Cannabis bigger cancer risk than cigarettes: study
HONG KONG (Reuters) - Smoking a joint is equivalent to 20 cigarettes in terms of lung cancer risk, scientists in New Zealand have found, as they warned of an "epidemic" of lung cancers linked to cannabis.
Studies in the past have demonstrated that cannabis can cause cancer, but few have established a strong link between cannabis use and the actual incidence of lung cancer.
In an article published in the European Respiratory Journal, the scientists said cannabis could be expected to harm the airways more than tobacco as its smoke contained twice the level of carcinogens, such as polyaromatic hydrocarbons, compared with tobacco cigarettes.

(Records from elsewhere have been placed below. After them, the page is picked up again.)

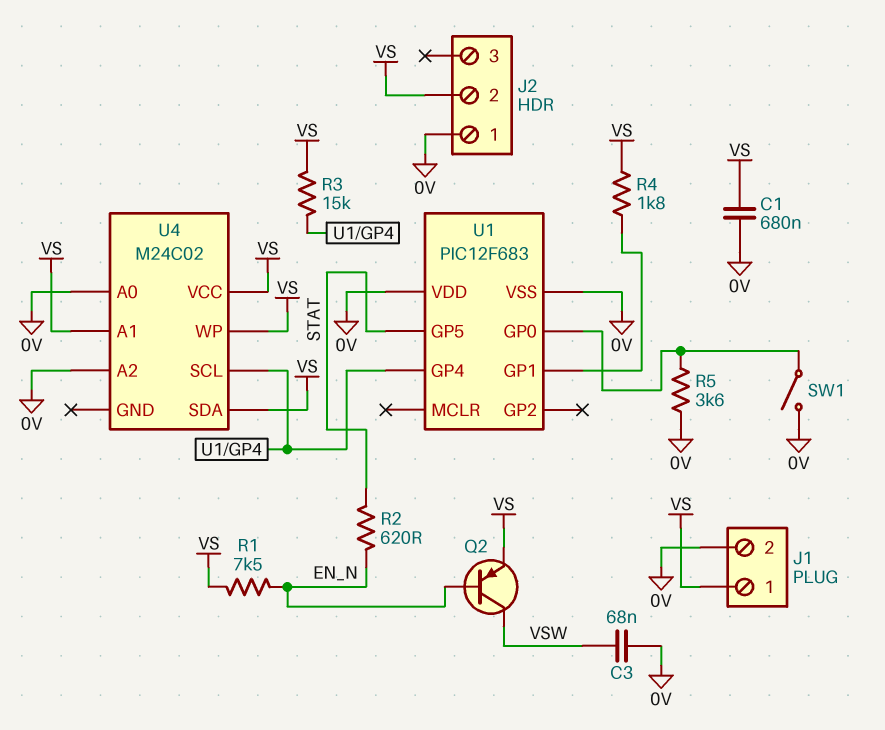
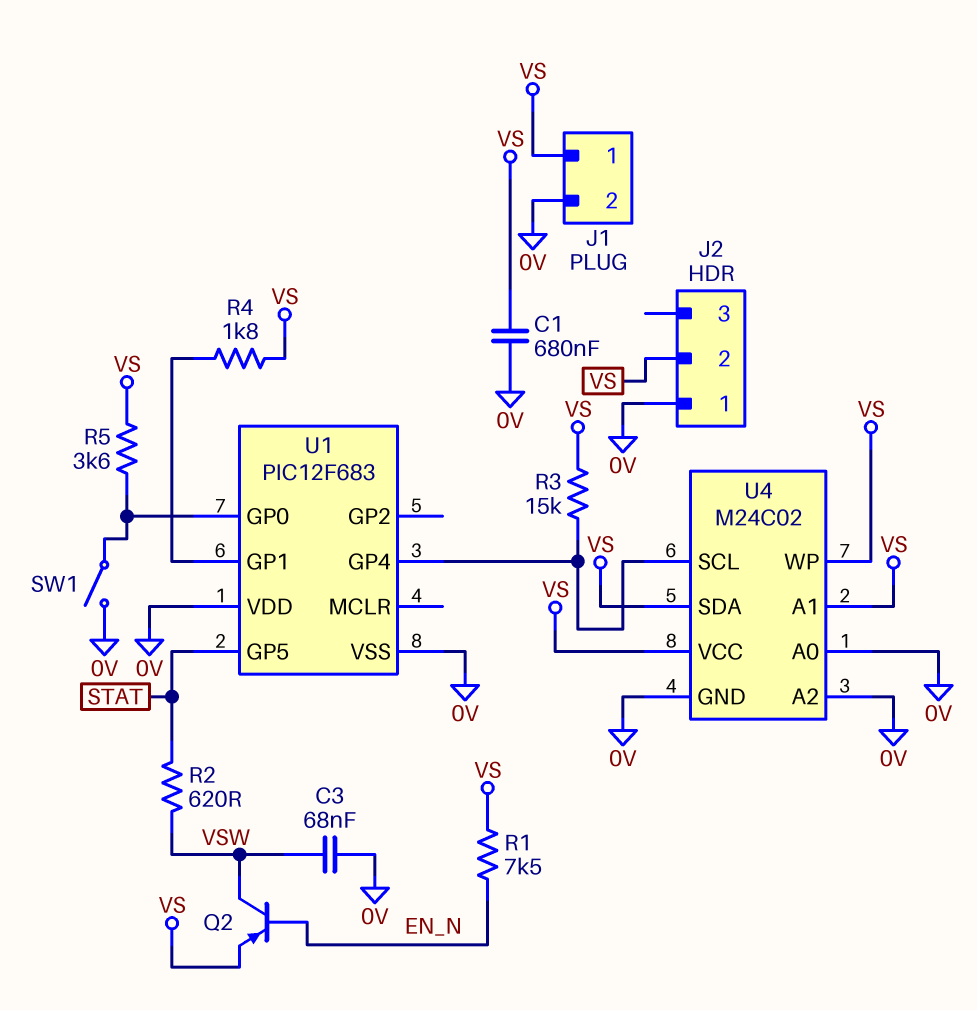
R2: 620 (EN_N, STAT) -> 620 (STAT, VSW)
R5: 3.6k (0V, U1/GP0) -> 3.6k (U1/GP0, VS)
U4 pin GND: none -> 0V

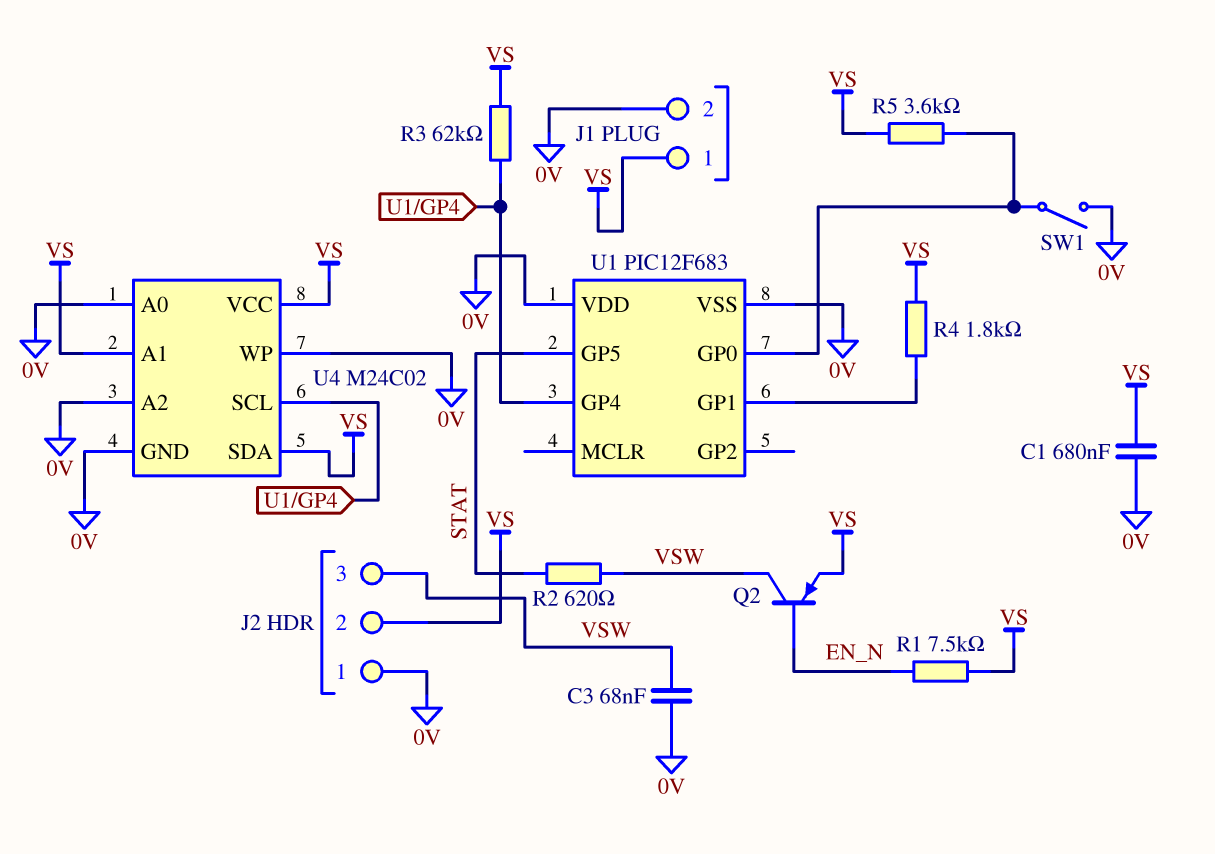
J2 pin 3: none -> VSW
R3: 15k (U1/GP4, VS) -> 62k (U1/GP4, VS)
U4 pin WP: VS -> 0V

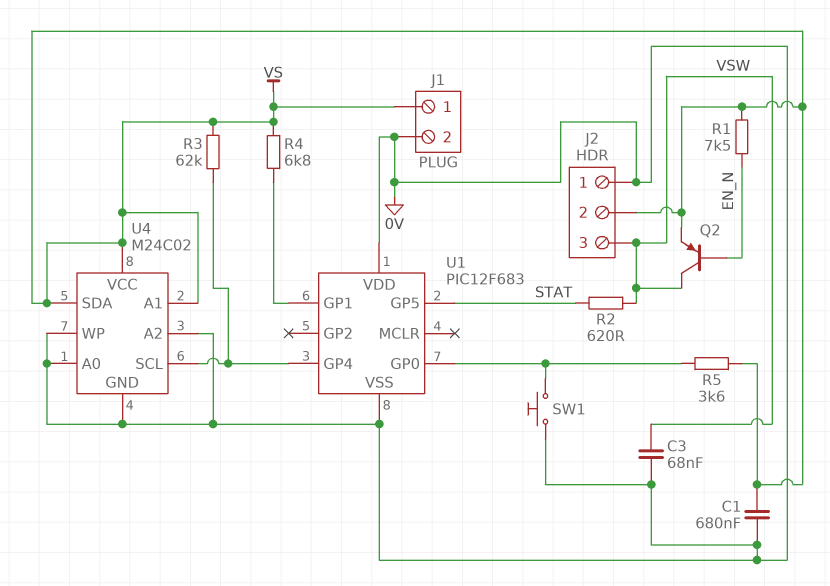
R4: 1.8k (U1/GP1, VS) -> 6.8k (U1/GP1, VS)
SW1: switch (0V, U1/GP0) -> button (0V, U1/GP0)

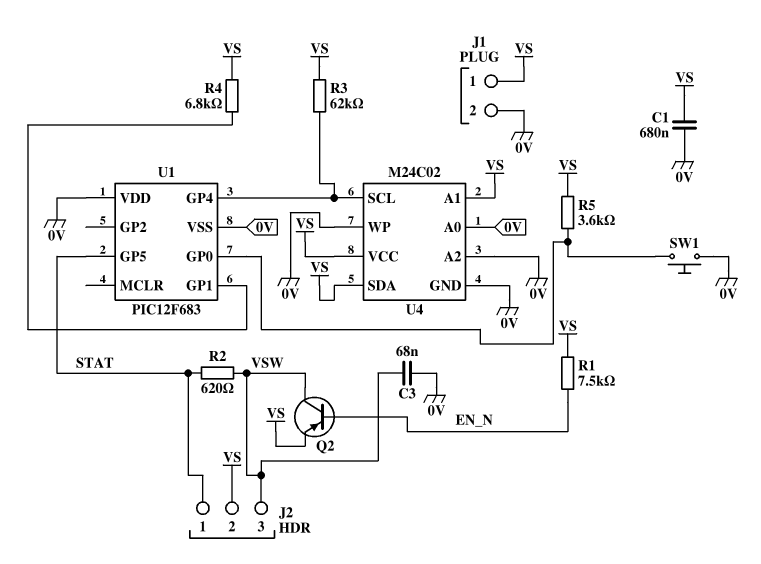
J2 pin 1: 0V -> STAT

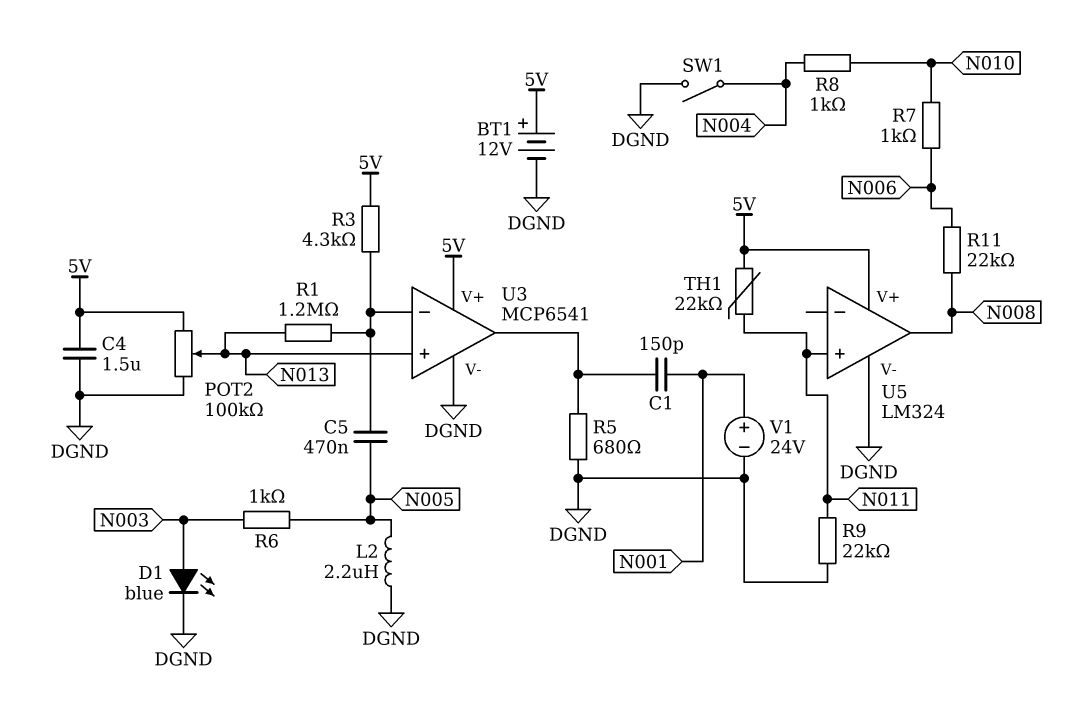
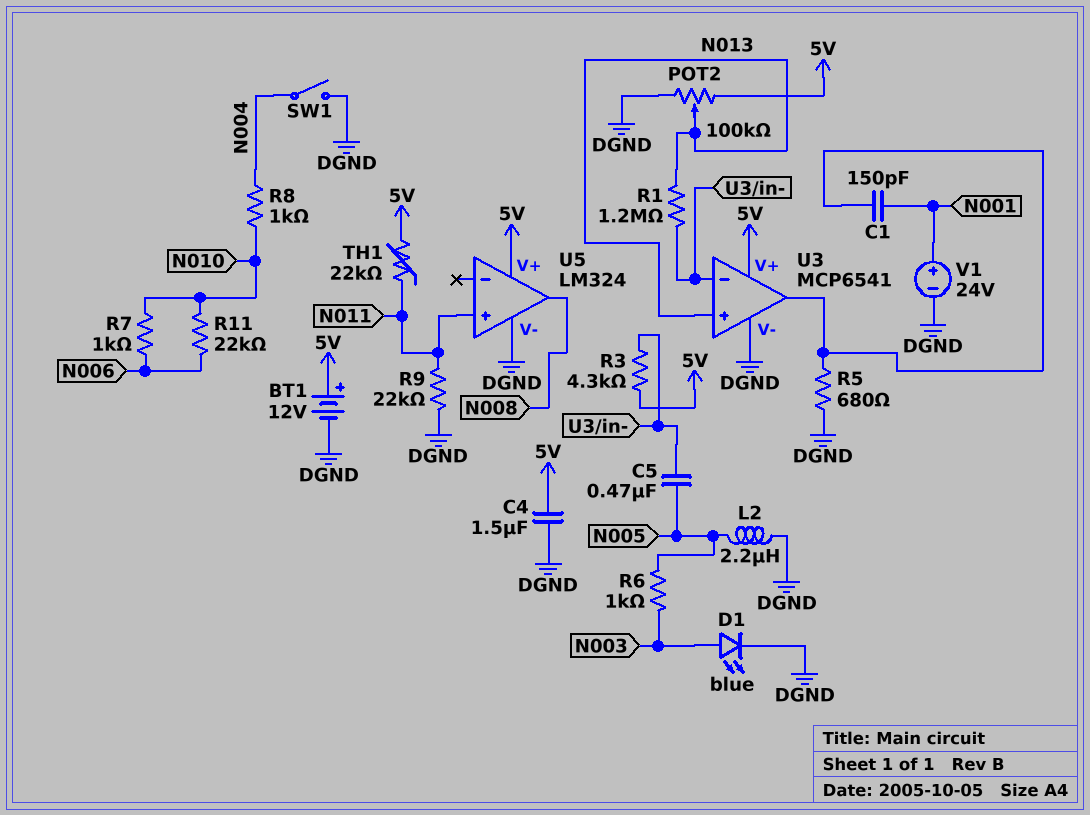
R11: 22k (N006, N008) -> 22k (N006, N010)

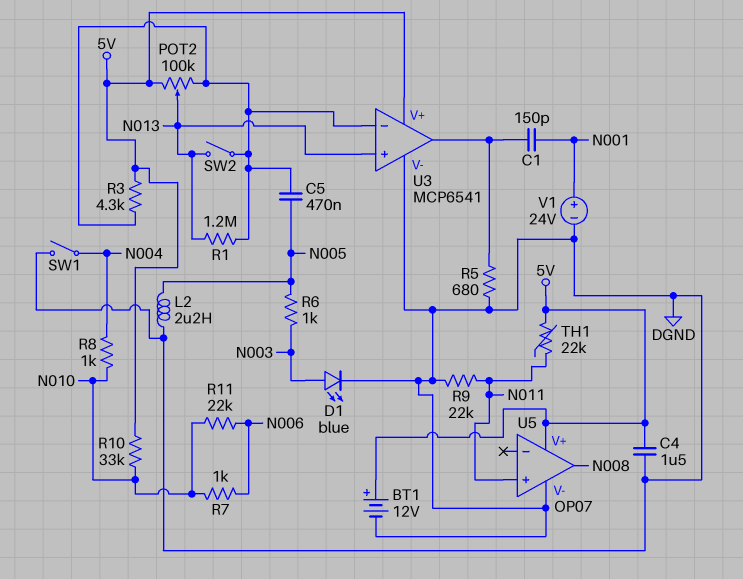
POT2: 100k (5V, DGND, wiper N013) -> 100k (5V, U3/in-, wiper N013)
R10: none -> 33k (5V, N010)
SW2: none -> switch (N013, U3/in-)
U5: LM324 -> OP07

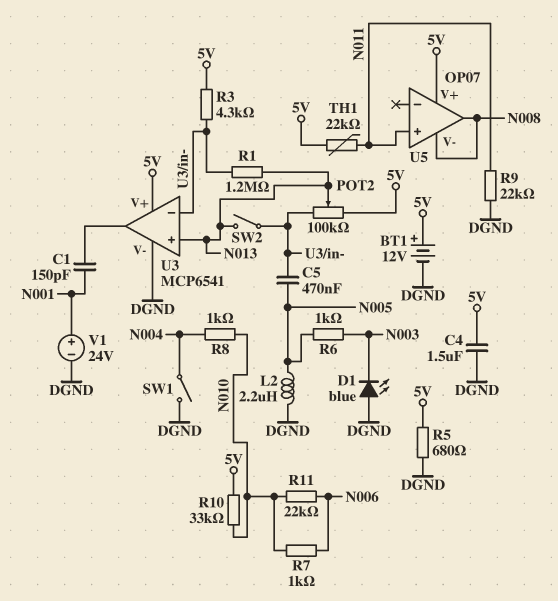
D1: LED blue (A N003, K DGND) -> LED blue (A DGND, K N003)
R5: 680 (DGND, U3/out) -> 680 (5V, DGND)
U5 pin V-: DGND -> N008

The method of smoking also increases the risk, since joints are typically smoked without a proper filter and almost to the very tip, which increases the amount of smoke inhaled. The cannabis smoker inhales more deeply and for longer, facilitating the deposition of carcinogens in the airways.
"Cannabis smokers end up with five times more carbon monoxide in their bloodstream (than tobacco smokers)," team leader Richard Beasley, at the Medical Research Institute of New Zealand, said in a telephone interview.
"There are higher concentrations of carcinogens in cannabis smoke ... what is intriguing to us is there is so little work done on cannabis when there is so much done on tobacco."
The researchers interviewed 79 lung cancer patients and sought to identify the main risk factors for the disease, such as smoking, family history and occupation. The patients were questioned about alcohol and cannabis consumption.
In this high-exposure group, lung cancer risk rose by 5.7 times for patients who smoked more than a joint a day for 10 years, or two joints a day for 5 years, after adjusting for other variables, including cigarette smoking.
"While our study covers a relatively small group, it shows clearly that long-term cannabis smoking increases lung cancer risk," wrote Beaseley.
"Cannabis use could already be responsible for one in 20 lung cancers diagnosed in New Zealand," he added.
"In the near future we may see an 'epidemic' of lung cancers connected with this new carcinogen. And the future risk probably applies to many other countries, where increasing use of cannabis among young adults and adolescents is becoming a major public health problem."